-- Input material follows --
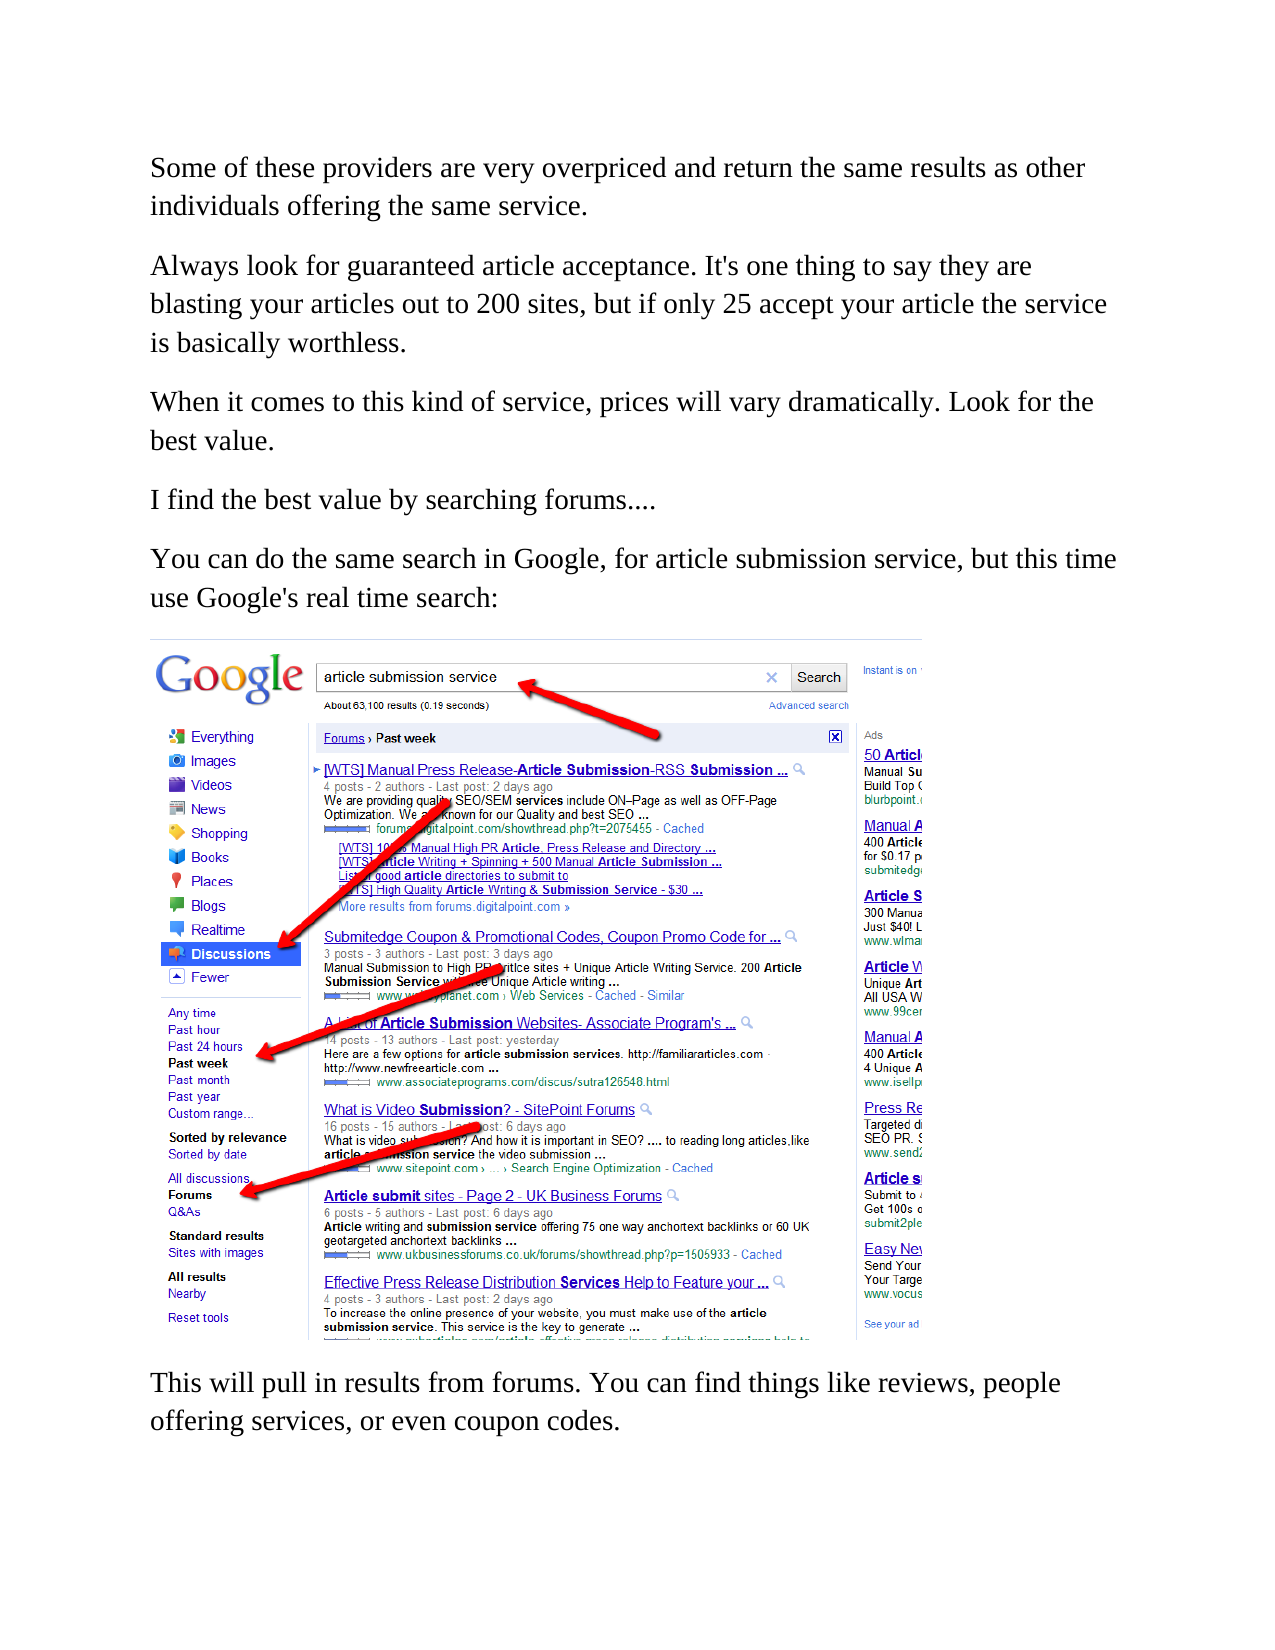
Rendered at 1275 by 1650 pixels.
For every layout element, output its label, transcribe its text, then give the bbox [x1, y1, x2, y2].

text Always look for guaranteed article acceptance. It's one thing to say they are blasting your articles out to 200 sites, but if only 25 accept your article the service is basically worthless. [150, 248, 1125, 358]
text Some of these providers are very overpriced and return the same results as other individuals offering the same service. [150, 150, 1125, 222]
text This will pull in results from forums. You can find things like reviews, people offering services, or even coupon codes. [150, 1365, 1125, 1437]
text You can do the same search in Google, for article submission service, but this time use Google's real time search: [150, 542, 1125, 614]
text When it comes to this kind of service, prices will vary dramatically. Look for the best value. [150, 384, 1125, 456]
picture [150, 639, 922, 1340]
text I find the best value by searching forums.... [150, 482, 1125, 516]
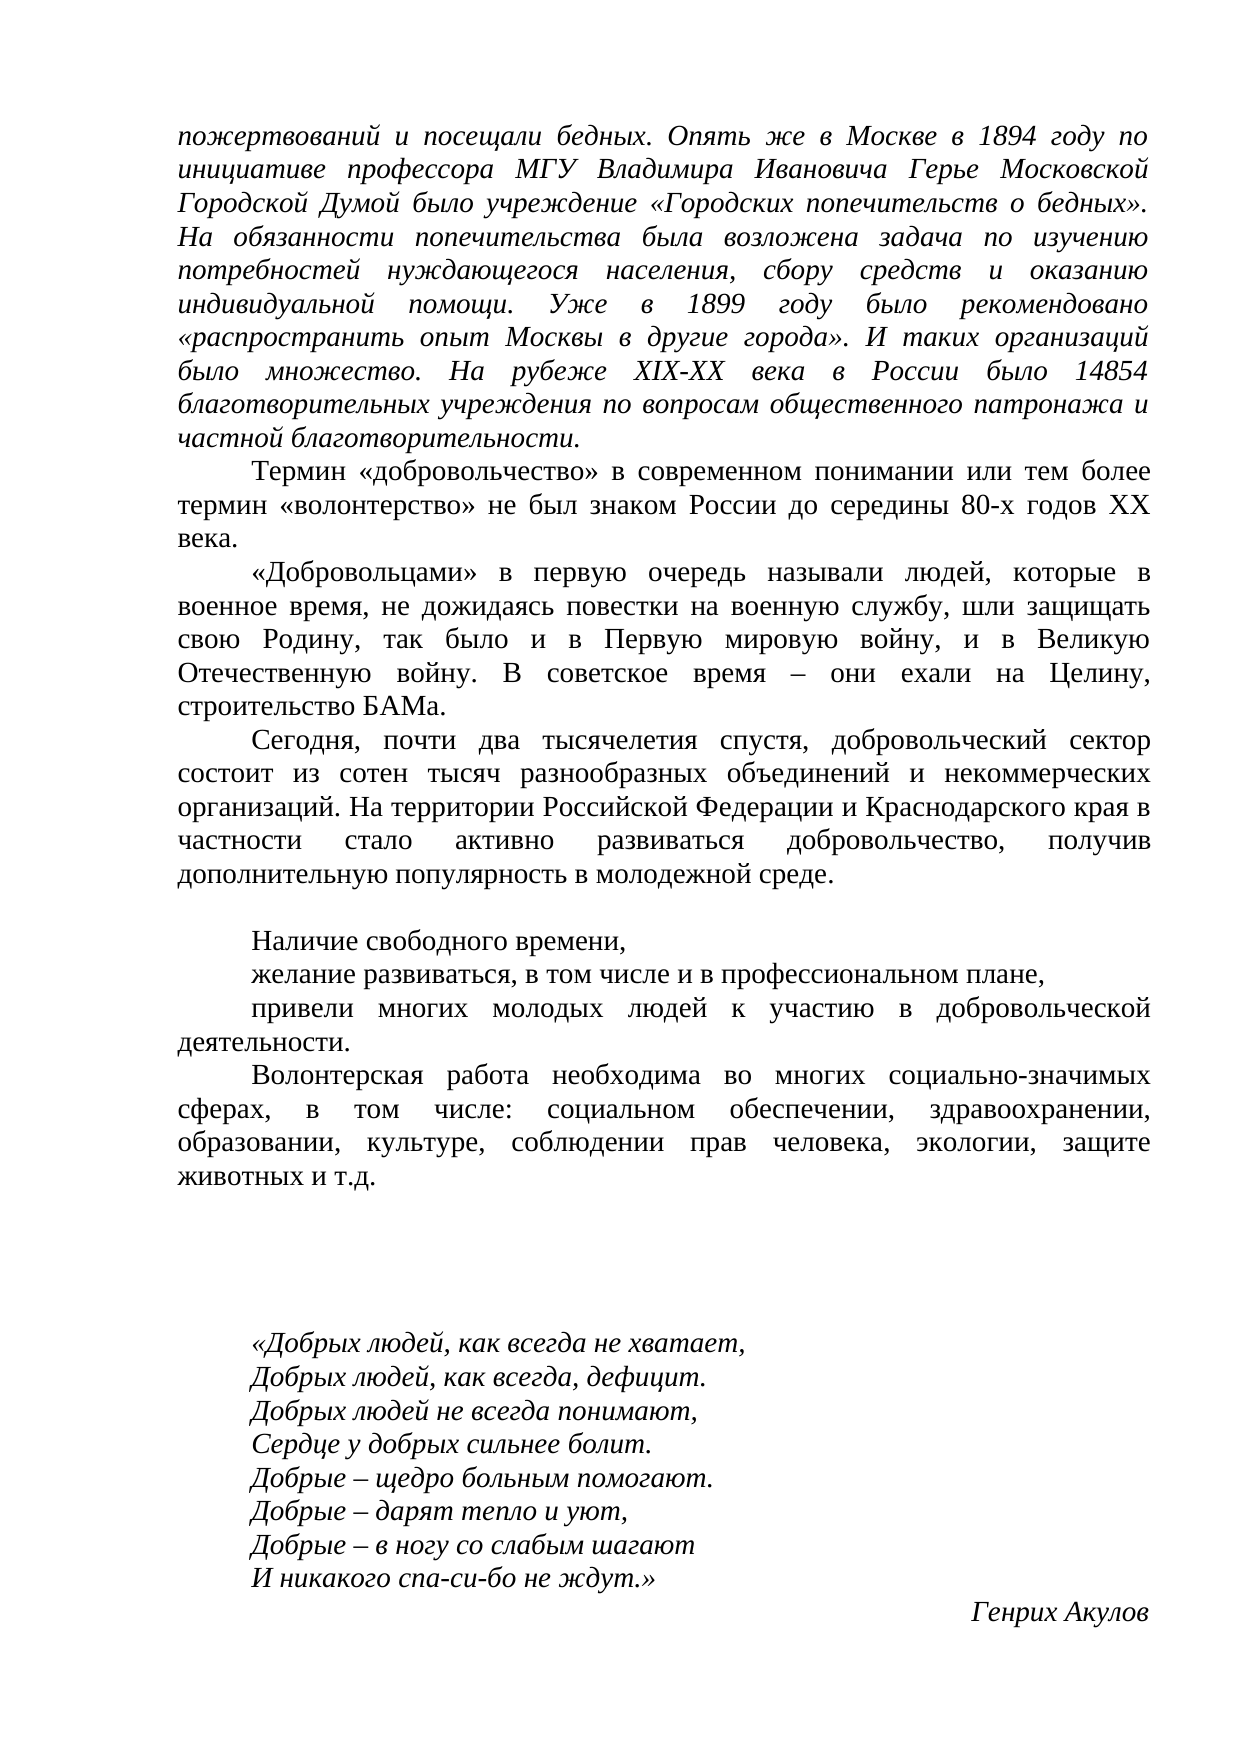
-- Input material concluded --
- What the task asks -
Once the pictures are set aside, give every line above again without alteration.

- Task result -
Rendered at 1275 by 1650 pixels.
For every layout element, output its label, transcribe its text, then give the bbox [x1, y1, x2, y2].

text Always look for guaranteed article acceptance. It's one thing to say they are blasting your articles out to 200 sites, but if only 25 accept your article the service is basically worthless. [150, 248, 1125, 358]
text Some of these providers are very overpriced and return the same results as other individuals offering the same service. [150, 150, 1125, 222]
text This will pull in results from forums. You can find things like reviews, people offering services, or even coupon codes. [150, 1365, 1125, 1437]
text You can do the same search in Google, for article submission service, but this time use Google's real time search: [150, 542, 1125, 614]
text When it comes to this kind of service, prices will vary dramatically. Look for the best value. [150, 384, 1125, 456]
picture [150, 639, 922, 1340]
text I find the best value by searching forums.... [150, 482, 1125, 516]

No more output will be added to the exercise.